Two Cochrane Collaboration systematic reviews of randomized clinical trials on dietary interventions for the prevention of type 2 diabetes in adults were issued this past July. After reviewing nearly 9,000 studies between them (most of which turned out to not be randomized clinical trials), both reviews were unable to find a single trial that had examined the effects of diet alone or compared various diets. Additionally, “we are not aware of the existence of any systematic reviews addressing the impact of dietary advice alone on the prevention of type 2 diabetes,” Dr. Lucie Nield at the School of Health and Social Care at the University of Teesside in Middlesbrough, UK, and colleagues stated. There have been no studies conducted on the general population examining a healthy diet, regardless of how that might be defined, to see if it actually prevented the development of type 2 diabetes.
No study investigated the development of impaired fasting glucose, wrote Dr. Leonardo J. Orozco at the Department of Endocrinology & Nutrition at Hospital Universitari Arnau de Vilanova in Lleida, Spain, and colleagues. In their Cochrane Collaborative review of "Exercise or exercise and diet for preventing type 2 diabetes," they also concluded: “There are insufficient data on exercise alone for diabetes prevention. Also, there are no data providing evidence of the effect of these interventions on morbidity and mortality. Further, no firm conclusions can be drawn from the available evidence on which strategy to follow when trying to induce behavioural changes in people at risk.”
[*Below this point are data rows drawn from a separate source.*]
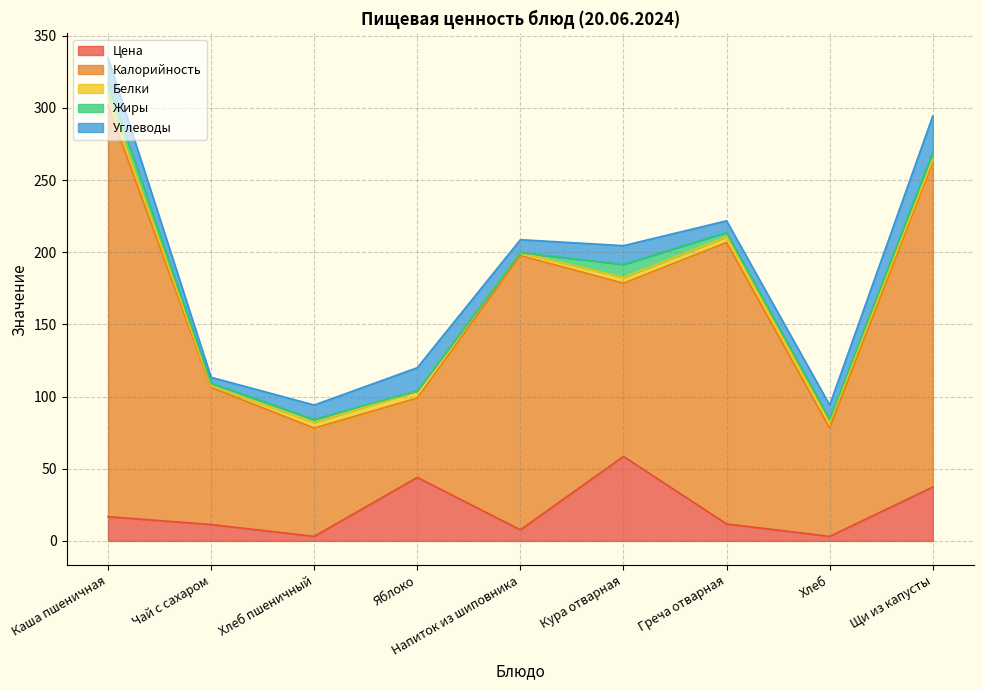

Reading right to left, transcribe all the data shown in this chart.

Цена: Щи из капусты=37.3	Хлеб=3.1	Греча отварная=11.8	Кура отварная=58.5	Напиток из шиповника=7.7	Яблоко=44.0	Хлеб пшеничный=3.1	Чай с сахаром=11.4	Каша пшеничная=16.8
Калорийность: Щи из капусты=225.0	Хлеб=75.0	Греча отварная=195.0	Кура отварная=120.0	Напиток из шиповника=190.0	Яблоко=55.0	Хлеб пшеничный=75.0	Чай с сахаром=95.0	Каша пшеничная=285.0
Белки: Щи из капусты=2.0	Хлеб=4.0	Греча отварная=4.0	Кура отварная=4.0	Напиток из шиповника=2.0	Яблоко=5.0	Хлеб пшеничный=4.0	Чай с сахаром=1.0	Каша пшеничная=6.0
Жиры: Щи из капусты=5.0	Хлеб=2.0	Греча отварная=3.0	Кура отварная=9.0	Напиток из шиповника=0.0	Яблоко=0.0	Хлеб пшеничный=2.0	Чай с сахаром=2.0	Каша пшеничная=9.0
Углеводы: Щи из капусты=25.0	Хлеб=10.0	Греча отварная=8.0	Кура отварная=13.0	Напиток из шиповника=9.0	Яблоко=16.0	Хлеб пшеничный=10.0	Чай с сахаром=4.0	Каша пшеничная=18.0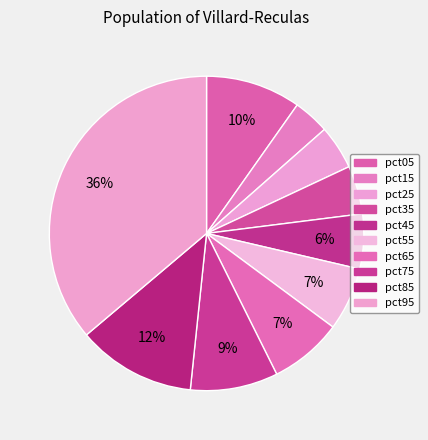

To the nearest percent, what percentage of the pie is pct05?

10%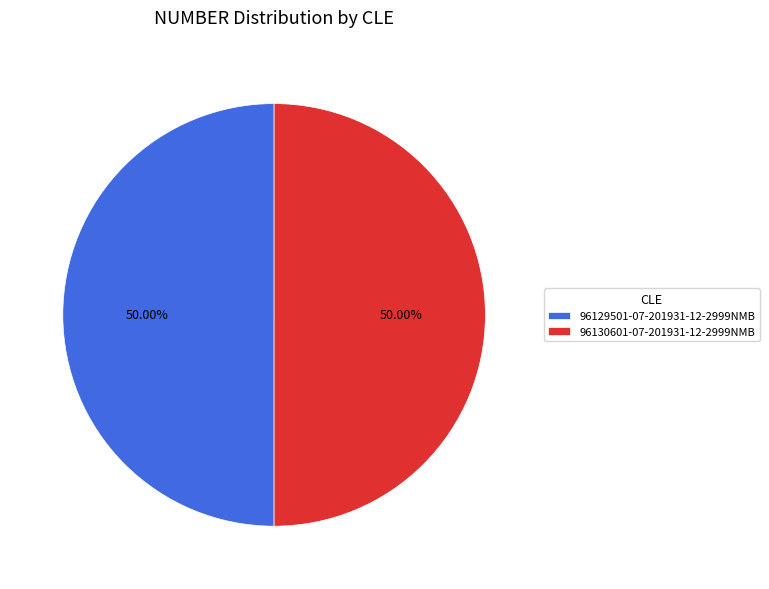

True or false: 96129501-07-201931-12-2999NMB accounts for 42% of the total.

False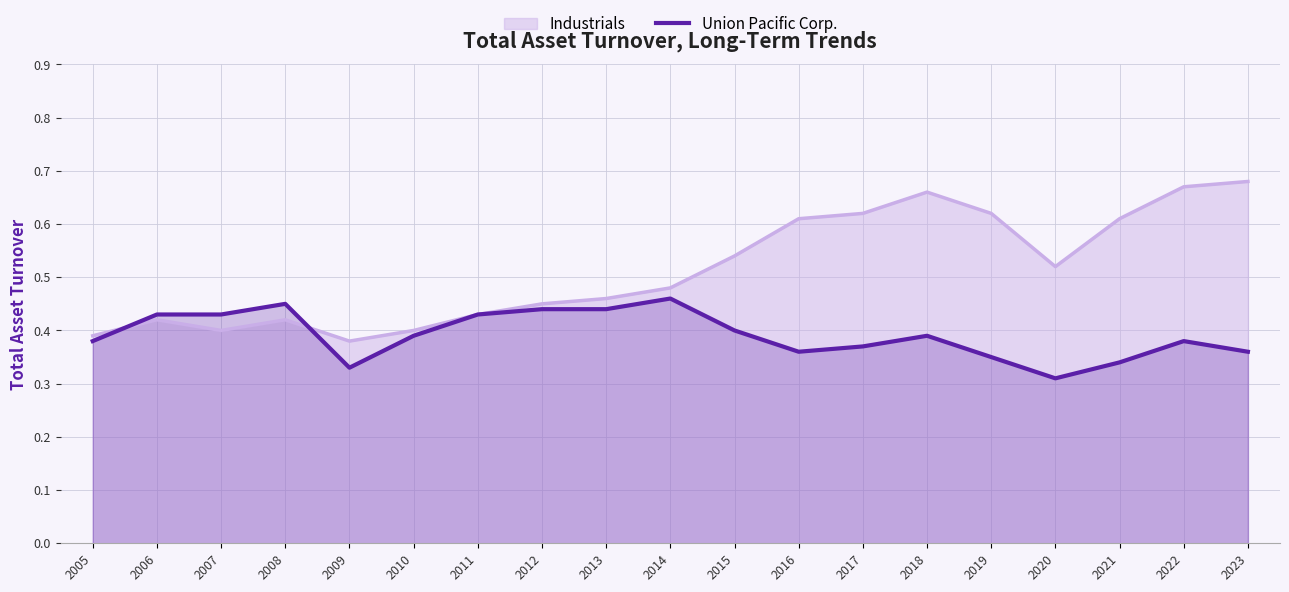

Which label corresponds to the smallest value in the chart?

2020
A close examination of the only five quality dietary preventive studies identified by the Cochrane review, which included two large diabetes prevention trials, revealed that, just as they noted, none were actually primary prevention trials. They all had problematic high-risk of biases and confounding factors, such as including only high risk populations already identified with impaired glucose tolerance and fasting glucoses; they studied weight loss diets and exercise; were short-term; and measured surrogate endpoints while failing to show improved hard clinical outcomes. The diet and exercise studies, for instance, measured outcomes of temporary changes in fasting blood sugars which had simply followed the weight loss trajectories, all of which rose with the predicted weight regain and the studies ended before the full regain had been realized. But, of course, blood sugars are a symptom and not the underlying disease process of diabetes.
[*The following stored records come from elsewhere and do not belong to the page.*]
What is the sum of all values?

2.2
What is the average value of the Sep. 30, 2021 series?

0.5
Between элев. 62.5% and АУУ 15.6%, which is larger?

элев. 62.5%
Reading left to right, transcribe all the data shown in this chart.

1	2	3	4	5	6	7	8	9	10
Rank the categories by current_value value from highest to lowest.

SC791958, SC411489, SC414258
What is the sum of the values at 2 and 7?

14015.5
Most importantly, according to the Cochrane Collaborative, none of the diet, or diet and exercise, clinical prevention trials had reported any benefits in morbidities, such as cardiovascular disease-related events, quality of life or mortality.
With everybody trying to scare us about our food and market their idea of how best to eat, the most healthful thing for us is sound science. Understanding that not all studies are created equal and that few in the news actually tested anything or even deserve our attention; learning to not let relative risks and untenable correlations get our goat; realizing correlations (risk factors) don’t make causations; and appreciating null studies, is the best defense against being taken advantage of, or harmed. Sound information can most help us not live in fear of our food or for our health.
We’re surrounded by news, claiming that our diets and those of our children are deplorably unhealthy and that we’re eating so much junkfood it’s created a national health emergency, necessitating far-reaching government interventions. The facts tell a totally different story. Even the government’s own best data of our diets and those of young people fail to support any of the doomsday claims.
As one blogger who got it wrote: “Now go and celebrate the things that you are thankful for with your family and friends guilt free.”